• [Directions]: Return the agent SDK feature text below word for word, in full.

• [Text section]:
*** Block opens ***
Handoffs: Let agents delegate to other agents. A triage agent might hand off to a billing agent or a technical support agent based on the user's issue. Handoffs carry full context.

Guardrails: Input/output validators that run before or after the LLM responds. They catch policy violations, sensitive data leaks, or off-topic responses.

Tracing: Built-in observability that logs every step — agent decisions, tool calls, handoffs, guardrail checks. Traces feed into OpenAI's dashboard for debugging, evaluation, and fine-tuning.

Sessions: Persistent conversation state across turns. No more manually appending chat history — the SDK manages it automatically via SQLite or server-side storage.

Without agent SDKs: You'd be manually managing conversation history, writing custom routing logic, building your own tracing infrastructure, and handling state across turns. A 2023-era "agent" was 500+ lines of glue code. With the Agents SDK, the same thing is ~30 lines.
*** Block closes ***
• [Records taken from a dataset]:
*** Block opens ***
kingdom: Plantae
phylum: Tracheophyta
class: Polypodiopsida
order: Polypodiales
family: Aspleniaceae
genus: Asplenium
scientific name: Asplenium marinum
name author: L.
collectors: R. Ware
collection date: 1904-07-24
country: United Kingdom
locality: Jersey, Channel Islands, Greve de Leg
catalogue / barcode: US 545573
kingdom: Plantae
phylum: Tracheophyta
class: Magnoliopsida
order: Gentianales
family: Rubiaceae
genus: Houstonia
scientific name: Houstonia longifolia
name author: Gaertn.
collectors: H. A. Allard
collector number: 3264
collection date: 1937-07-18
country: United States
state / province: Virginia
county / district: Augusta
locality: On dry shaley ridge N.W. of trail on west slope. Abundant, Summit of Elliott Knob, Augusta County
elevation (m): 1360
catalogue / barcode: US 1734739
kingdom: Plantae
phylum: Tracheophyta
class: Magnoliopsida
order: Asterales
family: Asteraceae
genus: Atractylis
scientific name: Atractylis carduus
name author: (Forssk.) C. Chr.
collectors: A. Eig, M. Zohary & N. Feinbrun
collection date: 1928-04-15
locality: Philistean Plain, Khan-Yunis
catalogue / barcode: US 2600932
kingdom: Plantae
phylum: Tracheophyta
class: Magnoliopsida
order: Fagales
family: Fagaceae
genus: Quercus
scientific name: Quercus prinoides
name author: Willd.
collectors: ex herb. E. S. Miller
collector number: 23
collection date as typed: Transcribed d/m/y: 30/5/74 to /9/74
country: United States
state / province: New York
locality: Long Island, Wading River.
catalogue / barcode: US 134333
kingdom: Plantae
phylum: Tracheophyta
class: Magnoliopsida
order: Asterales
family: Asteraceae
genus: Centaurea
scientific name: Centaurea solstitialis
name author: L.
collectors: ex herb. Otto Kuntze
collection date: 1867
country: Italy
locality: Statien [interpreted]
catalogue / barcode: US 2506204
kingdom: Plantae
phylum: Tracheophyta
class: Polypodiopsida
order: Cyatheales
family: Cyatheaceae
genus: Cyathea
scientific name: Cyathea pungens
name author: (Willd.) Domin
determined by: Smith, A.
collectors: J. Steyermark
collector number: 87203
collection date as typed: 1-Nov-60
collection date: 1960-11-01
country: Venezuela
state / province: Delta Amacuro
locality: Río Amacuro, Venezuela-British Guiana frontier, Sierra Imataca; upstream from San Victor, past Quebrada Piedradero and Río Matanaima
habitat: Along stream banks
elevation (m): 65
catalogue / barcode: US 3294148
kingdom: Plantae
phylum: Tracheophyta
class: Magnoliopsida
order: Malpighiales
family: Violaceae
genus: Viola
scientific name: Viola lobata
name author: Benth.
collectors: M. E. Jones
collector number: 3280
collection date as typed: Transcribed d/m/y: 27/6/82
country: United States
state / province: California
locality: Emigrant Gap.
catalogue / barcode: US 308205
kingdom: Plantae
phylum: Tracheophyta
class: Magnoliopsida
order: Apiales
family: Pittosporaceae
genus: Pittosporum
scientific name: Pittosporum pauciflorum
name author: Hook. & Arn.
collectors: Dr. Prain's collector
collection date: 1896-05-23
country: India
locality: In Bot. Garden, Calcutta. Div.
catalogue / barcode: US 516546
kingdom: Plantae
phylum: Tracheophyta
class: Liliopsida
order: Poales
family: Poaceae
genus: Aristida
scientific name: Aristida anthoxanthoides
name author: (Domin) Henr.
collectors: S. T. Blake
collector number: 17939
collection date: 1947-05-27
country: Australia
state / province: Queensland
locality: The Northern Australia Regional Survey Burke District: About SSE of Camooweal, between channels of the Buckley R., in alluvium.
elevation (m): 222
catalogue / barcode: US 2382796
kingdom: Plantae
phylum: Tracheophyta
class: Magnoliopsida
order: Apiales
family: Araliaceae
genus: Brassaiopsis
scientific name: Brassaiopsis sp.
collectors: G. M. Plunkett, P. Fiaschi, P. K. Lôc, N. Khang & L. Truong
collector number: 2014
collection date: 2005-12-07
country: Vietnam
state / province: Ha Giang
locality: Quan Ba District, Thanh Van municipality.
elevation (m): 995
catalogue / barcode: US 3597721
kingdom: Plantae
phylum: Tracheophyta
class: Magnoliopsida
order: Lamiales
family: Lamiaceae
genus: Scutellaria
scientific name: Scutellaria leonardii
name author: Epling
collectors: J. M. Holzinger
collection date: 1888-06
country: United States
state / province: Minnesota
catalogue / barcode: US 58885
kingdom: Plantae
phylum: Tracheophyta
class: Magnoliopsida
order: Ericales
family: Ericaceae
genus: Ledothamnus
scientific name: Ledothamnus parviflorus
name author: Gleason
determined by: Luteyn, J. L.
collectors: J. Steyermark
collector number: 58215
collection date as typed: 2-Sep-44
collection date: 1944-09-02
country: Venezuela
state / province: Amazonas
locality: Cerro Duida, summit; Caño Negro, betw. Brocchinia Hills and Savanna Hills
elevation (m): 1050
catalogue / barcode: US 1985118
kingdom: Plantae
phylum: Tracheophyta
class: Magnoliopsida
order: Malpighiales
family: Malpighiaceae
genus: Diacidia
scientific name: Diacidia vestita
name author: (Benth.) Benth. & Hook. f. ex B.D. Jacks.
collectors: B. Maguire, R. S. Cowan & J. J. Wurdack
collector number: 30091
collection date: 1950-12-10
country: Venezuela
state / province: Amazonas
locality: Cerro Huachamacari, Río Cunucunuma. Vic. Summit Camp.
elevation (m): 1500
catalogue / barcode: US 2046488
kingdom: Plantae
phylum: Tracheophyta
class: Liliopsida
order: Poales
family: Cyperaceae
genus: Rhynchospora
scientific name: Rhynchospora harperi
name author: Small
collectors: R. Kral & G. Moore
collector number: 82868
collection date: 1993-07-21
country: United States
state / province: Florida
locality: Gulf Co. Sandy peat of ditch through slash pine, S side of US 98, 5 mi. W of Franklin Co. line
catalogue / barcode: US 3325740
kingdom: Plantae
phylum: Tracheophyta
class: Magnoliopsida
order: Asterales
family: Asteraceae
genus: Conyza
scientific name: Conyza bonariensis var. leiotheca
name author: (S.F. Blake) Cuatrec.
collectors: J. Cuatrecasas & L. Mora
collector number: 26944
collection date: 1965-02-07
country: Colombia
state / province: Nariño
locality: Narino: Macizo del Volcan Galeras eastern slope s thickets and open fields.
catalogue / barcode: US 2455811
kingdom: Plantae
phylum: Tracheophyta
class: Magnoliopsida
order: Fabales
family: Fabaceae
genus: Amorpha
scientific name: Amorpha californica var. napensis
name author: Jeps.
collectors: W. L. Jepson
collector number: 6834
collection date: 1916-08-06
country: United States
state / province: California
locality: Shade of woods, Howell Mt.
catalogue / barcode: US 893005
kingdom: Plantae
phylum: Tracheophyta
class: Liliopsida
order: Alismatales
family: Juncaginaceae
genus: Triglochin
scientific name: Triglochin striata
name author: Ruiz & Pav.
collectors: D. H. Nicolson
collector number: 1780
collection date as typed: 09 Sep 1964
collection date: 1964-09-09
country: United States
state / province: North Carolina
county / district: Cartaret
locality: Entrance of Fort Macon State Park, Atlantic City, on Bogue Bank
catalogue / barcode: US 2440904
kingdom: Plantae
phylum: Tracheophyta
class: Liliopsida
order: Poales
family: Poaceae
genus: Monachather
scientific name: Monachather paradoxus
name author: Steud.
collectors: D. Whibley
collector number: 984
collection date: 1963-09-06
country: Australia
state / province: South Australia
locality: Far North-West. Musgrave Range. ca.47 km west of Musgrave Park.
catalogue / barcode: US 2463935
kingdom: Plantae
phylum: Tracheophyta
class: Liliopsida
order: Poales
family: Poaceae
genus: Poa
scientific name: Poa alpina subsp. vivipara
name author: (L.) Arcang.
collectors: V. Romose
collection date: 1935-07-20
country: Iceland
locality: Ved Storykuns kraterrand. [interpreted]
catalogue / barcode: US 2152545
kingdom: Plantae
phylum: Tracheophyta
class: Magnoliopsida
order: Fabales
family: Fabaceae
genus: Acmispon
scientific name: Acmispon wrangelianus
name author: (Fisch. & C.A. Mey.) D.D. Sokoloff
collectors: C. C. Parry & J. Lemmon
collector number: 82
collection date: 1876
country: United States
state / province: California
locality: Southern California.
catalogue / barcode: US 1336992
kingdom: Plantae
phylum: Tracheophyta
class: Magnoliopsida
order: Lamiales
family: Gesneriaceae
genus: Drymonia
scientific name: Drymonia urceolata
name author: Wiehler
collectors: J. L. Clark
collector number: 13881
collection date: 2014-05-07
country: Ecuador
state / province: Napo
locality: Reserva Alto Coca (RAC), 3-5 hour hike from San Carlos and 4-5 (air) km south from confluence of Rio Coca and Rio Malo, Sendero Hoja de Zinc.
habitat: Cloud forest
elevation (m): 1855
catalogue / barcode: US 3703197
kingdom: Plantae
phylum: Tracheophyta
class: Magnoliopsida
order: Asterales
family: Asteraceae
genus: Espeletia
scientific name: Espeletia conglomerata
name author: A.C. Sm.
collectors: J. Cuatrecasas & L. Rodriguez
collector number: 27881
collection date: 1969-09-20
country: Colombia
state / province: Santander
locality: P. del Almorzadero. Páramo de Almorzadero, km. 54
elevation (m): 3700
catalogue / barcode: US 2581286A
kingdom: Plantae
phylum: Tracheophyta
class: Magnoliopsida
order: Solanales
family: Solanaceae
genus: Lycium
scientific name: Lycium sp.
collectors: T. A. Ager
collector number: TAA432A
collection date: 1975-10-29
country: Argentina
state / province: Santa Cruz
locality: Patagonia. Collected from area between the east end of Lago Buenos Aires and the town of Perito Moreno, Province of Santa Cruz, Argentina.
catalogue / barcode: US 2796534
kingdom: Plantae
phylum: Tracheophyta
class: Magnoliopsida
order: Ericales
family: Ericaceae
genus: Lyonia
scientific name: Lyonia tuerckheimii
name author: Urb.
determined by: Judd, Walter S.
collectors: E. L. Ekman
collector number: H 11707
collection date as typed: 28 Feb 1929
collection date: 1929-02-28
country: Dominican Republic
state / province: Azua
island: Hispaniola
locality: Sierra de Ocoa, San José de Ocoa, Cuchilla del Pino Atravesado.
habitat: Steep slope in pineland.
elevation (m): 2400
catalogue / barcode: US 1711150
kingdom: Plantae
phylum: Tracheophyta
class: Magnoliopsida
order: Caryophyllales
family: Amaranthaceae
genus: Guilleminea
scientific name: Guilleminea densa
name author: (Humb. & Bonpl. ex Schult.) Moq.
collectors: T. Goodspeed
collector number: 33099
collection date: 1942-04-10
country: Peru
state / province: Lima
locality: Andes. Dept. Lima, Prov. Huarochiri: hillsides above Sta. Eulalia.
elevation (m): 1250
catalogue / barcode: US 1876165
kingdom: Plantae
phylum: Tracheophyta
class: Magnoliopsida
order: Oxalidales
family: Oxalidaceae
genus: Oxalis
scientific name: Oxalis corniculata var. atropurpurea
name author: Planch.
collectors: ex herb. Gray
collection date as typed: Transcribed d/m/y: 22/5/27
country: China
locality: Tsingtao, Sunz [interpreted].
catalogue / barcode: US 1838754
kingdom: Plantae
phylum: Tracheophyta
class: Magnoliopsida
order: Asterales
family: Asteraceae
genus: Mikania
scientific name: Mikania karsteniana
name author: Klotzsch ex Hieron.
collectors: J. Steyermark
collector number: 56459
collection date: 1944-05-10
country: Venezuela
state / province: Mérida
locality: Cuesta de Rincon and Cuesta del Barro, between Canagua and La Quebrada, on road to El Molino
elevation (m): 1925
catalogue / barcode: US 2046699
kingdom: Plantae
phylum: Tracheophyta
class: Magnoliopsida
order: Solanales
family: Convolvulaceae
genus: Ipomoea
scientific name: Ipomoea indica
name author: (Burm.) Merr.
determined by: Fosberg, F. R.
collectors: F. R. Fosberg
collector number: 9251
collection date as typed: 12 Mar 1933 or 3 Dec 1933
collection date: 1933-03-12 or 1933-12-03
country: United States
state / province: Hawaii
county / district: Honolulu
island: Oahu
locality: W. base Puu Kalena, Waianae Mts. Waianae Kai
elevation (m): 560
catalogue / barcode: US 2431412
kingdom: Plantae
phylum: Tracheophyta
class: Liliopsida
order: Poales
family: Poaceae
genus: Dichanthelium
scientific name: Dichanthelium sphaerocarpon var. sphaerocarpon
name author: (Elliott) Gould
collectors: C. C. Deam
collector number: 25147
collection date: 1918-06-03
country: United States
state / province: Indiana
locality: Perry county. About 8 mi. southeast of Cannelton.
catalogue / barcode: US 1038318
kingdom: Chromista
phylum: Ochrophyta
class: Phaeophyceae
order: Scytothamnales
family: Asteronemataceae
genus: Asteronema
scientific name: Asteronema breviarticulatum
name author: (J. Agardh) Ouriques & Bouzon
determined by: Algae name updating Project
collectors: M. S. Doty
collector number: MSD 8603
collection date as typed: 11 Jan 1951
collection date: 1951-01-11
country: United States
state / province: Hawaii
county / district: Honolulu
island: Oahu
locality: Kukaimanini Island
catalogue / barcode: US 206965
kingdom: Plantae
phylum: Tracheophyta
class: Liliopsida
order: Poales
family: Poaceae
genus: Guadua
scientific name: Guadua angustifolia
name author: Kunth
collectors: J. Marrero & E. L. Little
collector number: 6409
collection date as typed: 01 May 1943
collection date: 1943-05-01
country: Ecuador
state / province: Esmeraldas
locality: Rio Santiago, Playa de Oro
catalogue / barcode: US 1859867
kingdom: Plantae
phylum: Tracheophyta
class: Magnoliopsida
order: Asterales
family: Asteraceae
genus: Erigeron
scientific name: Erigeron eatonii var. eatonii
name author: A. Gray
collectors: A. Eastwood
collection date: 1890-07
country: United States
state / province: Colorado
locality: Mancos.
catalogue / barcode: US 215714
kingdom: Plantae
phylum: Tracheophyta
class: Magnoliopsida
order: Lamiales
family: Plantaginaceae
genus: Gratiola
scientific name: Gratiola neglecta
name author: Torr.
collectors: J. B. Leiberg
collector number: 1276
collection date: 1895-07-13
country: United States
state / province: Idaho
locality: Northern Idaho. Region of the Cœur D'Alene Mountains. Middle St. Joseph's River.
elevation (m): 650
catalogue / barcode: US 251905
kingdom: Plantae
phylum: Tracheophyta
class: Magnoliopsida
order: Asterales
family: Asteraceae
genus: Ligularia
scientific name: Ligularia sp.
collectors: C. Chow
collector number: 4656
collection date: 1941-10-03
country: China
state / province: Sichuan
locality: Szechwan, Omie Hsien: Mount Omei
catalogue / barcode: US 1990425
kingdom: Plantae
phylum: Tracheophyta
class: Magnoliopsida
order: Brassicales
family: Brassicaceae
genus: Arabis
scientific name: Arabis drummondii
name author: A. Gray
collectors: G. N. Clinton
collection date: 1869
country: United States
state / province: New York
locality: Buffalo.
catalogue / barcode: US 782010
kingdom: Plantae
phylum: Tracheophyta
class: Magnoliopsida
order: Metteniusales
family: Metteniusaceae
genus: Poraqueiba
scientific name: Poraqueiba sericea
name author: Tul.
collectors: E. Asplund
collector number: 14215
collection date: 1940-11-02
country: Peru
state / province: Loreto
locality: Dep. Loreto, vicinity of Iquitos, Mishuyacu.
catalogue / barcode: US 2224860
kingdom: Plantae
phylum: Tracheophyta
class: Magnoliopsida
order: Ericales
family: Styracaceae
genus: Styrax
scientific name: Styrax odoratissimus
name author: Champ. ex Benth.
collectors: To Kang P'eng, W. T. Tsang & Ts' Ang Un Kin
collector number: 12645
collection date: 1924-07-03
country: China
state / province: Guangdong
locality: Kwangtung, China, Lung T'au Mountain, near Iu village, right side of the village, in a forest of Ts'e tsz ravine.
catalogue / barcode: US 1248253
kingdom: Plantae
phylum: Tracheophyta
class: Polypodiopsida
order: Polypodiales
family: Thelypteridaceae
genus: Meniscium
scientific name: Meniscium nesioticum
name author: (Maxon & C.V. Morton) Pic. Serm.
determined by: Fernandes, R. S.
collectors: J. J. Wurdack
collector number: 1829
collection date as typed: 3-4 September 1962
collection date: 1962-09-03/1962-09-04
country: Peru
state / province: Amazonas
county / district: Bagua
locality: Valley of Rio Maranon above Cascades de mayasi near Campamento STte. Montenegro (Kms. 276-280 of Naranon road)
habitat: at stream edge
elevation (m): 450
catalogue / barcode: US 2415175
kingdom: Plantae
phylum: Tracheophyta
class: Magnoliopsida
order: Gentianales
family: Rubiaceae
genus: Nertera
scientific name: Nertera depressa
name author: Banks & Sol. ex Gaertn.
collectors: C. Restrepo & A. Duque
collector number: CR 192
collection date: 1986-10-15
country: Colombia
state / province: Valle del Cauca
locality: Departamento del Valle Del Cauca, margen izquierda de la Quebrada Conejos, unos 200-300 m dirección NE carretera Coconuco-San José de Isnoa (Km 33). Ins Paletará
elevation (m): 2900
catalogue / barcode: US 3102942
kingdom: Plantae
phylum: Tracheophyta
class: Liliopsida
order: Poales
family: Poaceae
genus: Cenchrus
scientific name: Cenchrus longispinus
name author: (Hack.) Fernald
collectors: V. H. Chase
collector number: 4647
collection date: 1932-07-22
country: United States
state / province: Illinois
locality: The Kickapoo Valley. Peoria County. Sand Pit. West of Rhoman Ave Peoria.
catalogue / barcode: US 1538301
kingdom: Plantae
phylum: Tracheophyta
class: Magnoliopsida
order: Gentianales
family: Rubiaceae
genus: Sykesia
*** Block closes ***
• [Response to this task]:
Handoffs: Let agents delegate to other agents. A triage agent might hand off to a billing agent or a technical support agent based on the user's issue. Handoffs carry full context.

Guardrails: Input/output validators that run before or after the LLM responds. They catch policy violations, sensitive data leaks, or off-topic responses.

Tracing: Built-in observability that logs every step — agent decisions, tool calls, handoffs, guardrail checks. Traces feed into OpenAI's dashboard for debugging, evaluation, and fine-tuning.

Sessions: Persistent conversation state across turns. No more manually appending chat history — the SDK manages it automatically via SQLite or server-side storage.

Without agent SDKs: You'd be manually managing conversation history, writing custom routing logic, building your own tracing infrastructure, and handling state across turns. A 2023-era "agent" was 500+ lines of glue code. With the Agents SDK, the same thing is ~30 lines.